Die Sektion (Obduktion) zur Klärung der Todesursache erfordert entweder die Einwilligung der Angehörigen oder eine staatsanwaltschaftliche Anordnung bei Verdacht auf nicht natürlichen Tod. Als Alternativen zur klassischen Sektion kommen postmortale Bildgebungsverfahren (virtuelle Obduktion per CT oder MRT) sowie molekularpathologische Untersuchungen in Frage, die weniger invasiv sind und in der Bevölkerung höhere Akzeptanz genießen. Die rechtliche Absicherung durch sorgfältige Dokumentation ist in jedem Fall essenziell.

Hintergrund

Ärzte, die eine Leichenschau durchführen, sind zur sorgfältigen Todesursachenfeststellung verpflichtet. Bei unklaren Todesfällen muss die Staatsanwaltschaft informiert werden.
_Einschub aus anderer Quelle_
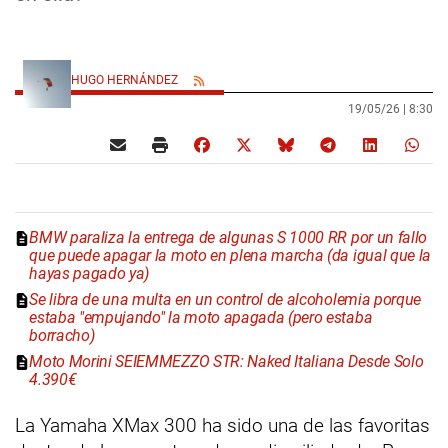
HUGO HERNÁNDEZ
19/05/26 |
8:30
BMW paraliza la entrega de algunas S 1000 RR por un fallo
que puede apagar la moto en plena marcha (da igual que la
hayas pagado ya)
Se libra de una multa en un control de alcoholemia porque
estaba "empujando" la moto apagada (pero estaba
borracho)
Moto Morini SEIEMMEZZO STR: Naked Italiana Desde Solo
4.390€
La Yamaha XMax 300 ha sido una de las favoritas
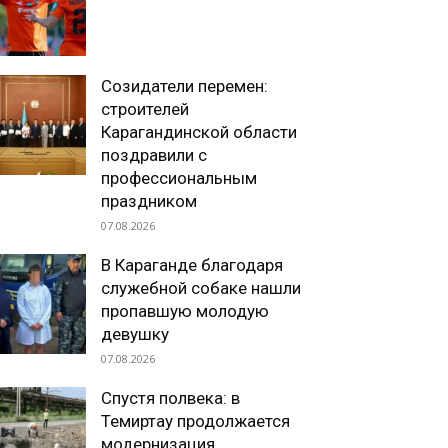
Созидатели перемен:
строителей
Карагандинской области
поздравили с
профессиональным
праздником
07.08.2026
В Караганде благодаря
служебной собаке нашли
пропавшую молодую
девушку
07.08.2026
Спустя полвека: в
Темиртау продолжается
модернизация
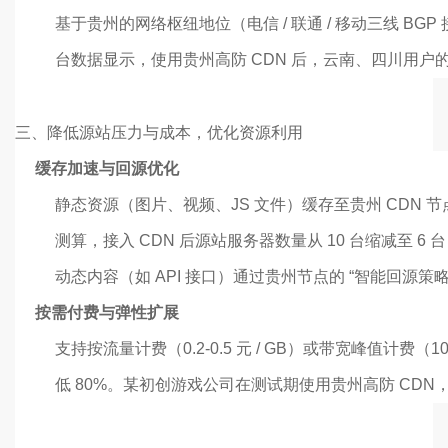
基于贵州的网络枢纽地位（电信 / 联通 / 移动三线 BG
台数据显示，使用贵州高防 CDN 后，云南、四川用户的
三、
降低源站压力与成本，优化资源利用
缓存加速与回源优化
静态资源（图片、视频、JS 文件）缓存至贵州 CDN 
测算，接入 CDN 后源站服务器数量从 10 台缩减至 6 
动态内容（如 API 接口）通过贵州节点的 “智能回
按需付费与弹性扩展
支持按流量计费（0.2-0.5 元 / GB）或带宽峰值计费（1
低 80%。某初创游戏公司在测试期使用贵州高防 CDN，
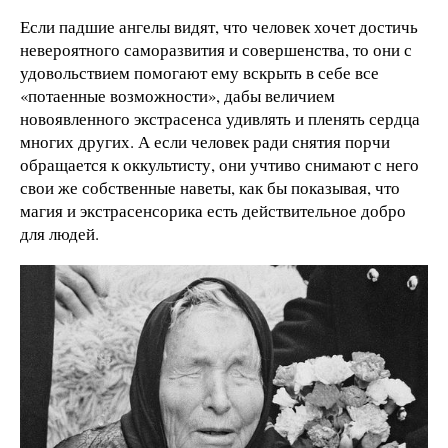
Если падшие ангелы видят, что человек хочет достичь
невероятного саморазвития и совершенства, то они с
удовольствием помогают ему вскрыть в себе все
«потаенные возможности», дабы величием
новоявленного экстрасенса удивлять и пленять сердца
многих других. А если человек ради снятия порчи
обращается к оккультисту, они учтиво снимают с него
свои же собственные наветы, как бы показывая, что
магия и экстрасенсорика есть действительное добро
для людей.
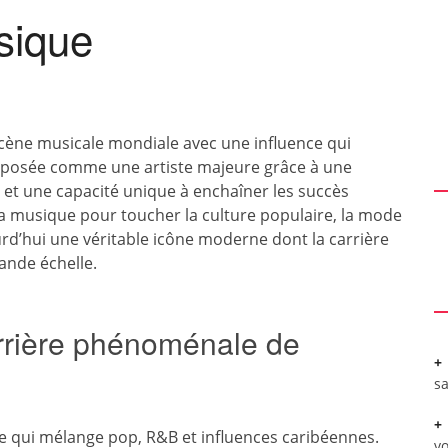
sique
cène musicale mondiale avec une influence qui
imposée comme une artiste majeure grâce à une
e et une capacité unique à enchaîner les succès
a musique pour toucher la culture populaire, la mode
urd’hui une véritable icône moderne dont la carrière
ande échelle.
arrière phénoménale de
sa
e qui mélange pop, R&B et influences caribéennes.
vo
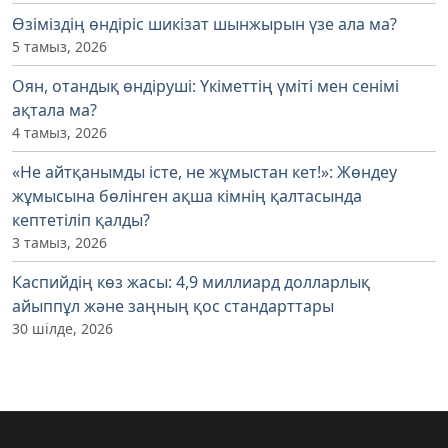
Өзіміздің өндіріс шикізат шынжырын үзе ала ма?
5 тамыз, 2026
Оян, отандық өндіруші: Үкіметтің үміті мен сенімі
ақтала ма?
4 тамыз, 2026
«Не айтқанымды істе, не жұмыстан кет!»: Жөндеу
жұмысына бөлінген ақша кімнің қалтасында
кептетіліп қалды?
3 тамыз, 2026
Каспийдің көз жасы: 4,9 миллиард долларлық
айыппұл және заңның қос стандарттары
30 шілде, 2026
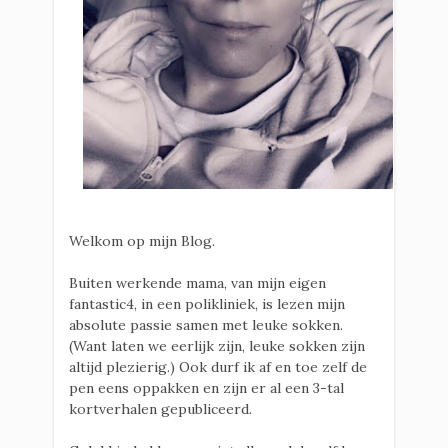
Welkom op mijn Blog.
Buiten werkende mama, van mijn eigen
fantastic4, in een polikliniek, is lezen mijn
absolute passie samen met leuke sokken.
(Want laten we eerlijk zijn, leuke sokken zijn
altijd plezierig.) Ook durf ik af en toe zelf de
pen eens oppakken en zijn er al een 3-tal
kortverhalen gepubliceerd.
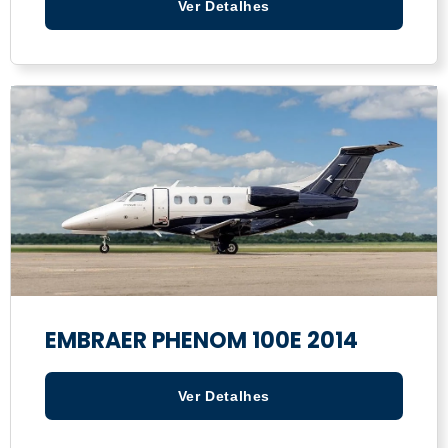
Ver Detalhes
EMBRAER PHENOM 100E 2014
Ver Detalhes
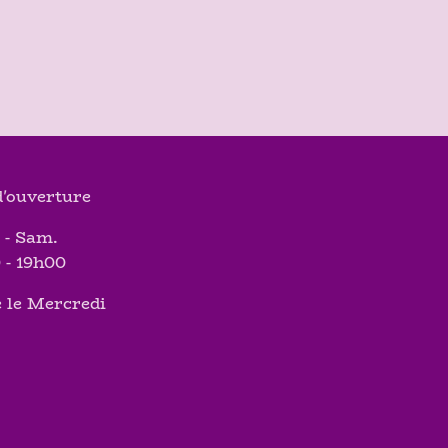
'ouverture
 - Sam.
 - 19h00
 le Mercredi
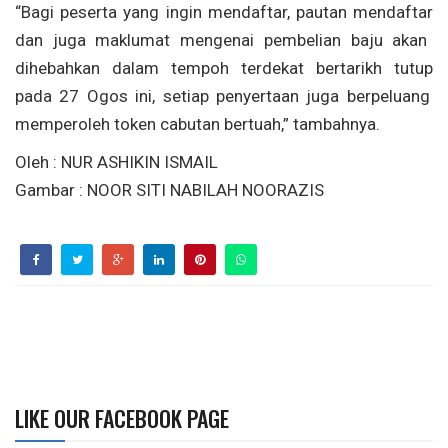
“Bagi
peserta
yang
ingin
mendaftar
,
pautan
mendaftar
dan juga
maklumat
mengenai
pembelian
baju
akan
dihebahkan
dalam
tempoh
terdekat
bertarikh
tutup
pada 27
Ogos
ini
,
setiap
penyertaan
juga
berpeluang
memperoleh
token
cabutan
bertuah
,”
tambahnya
.
Oleh :
NUR ASHIKIN ISMAIL
Gambar :
NOOR SITI NABILAH NOORAZIS
LIKE OUR FACEBOOK PAGE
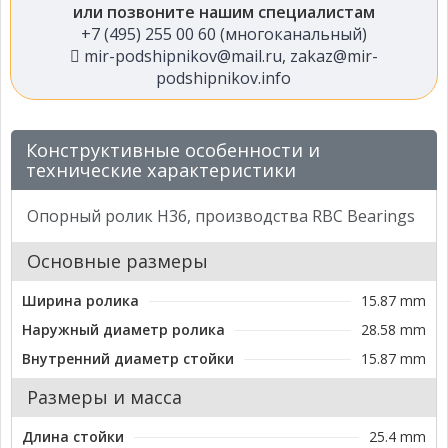
или позвоните нашим специалистам
+7 (495) 255 00 60 (многоканальный)
mir-podshipnikov@mail.ru
,
zakaz@mir-
podshipnikov.info
Конструктивные особенности и
технические характеристики
Опорный ролик H36, производства RBC Bearings
Основные размеры
Ширина ролика
15.87 mm
Наружный диаметр ролика
28.58 mm
Внутренний диаметр стойки
15.87 mm
Размеры и масса
Длина стойки
25.4 mm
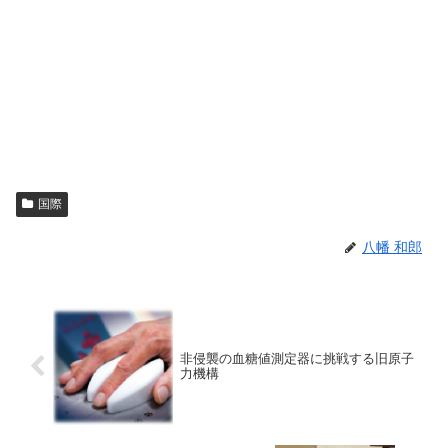
国際
八幡 和郎
非侵襲の血糖値測定器に挑戦する旧原子
力機構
Eine fehlerhafte Leichenschau kann strafrechtliche Konsequenzen haben.

Wann gilt das nicht?

Bei eindeutigen natürlichen Todesursachen mit bekannter Vorerkrankung ist eine Sektion rechtlich nicht erforderlich. Die sorgfältige Ausstellung des Totenscheins ist dennoch Pflicht des leichenschauenden Arztes.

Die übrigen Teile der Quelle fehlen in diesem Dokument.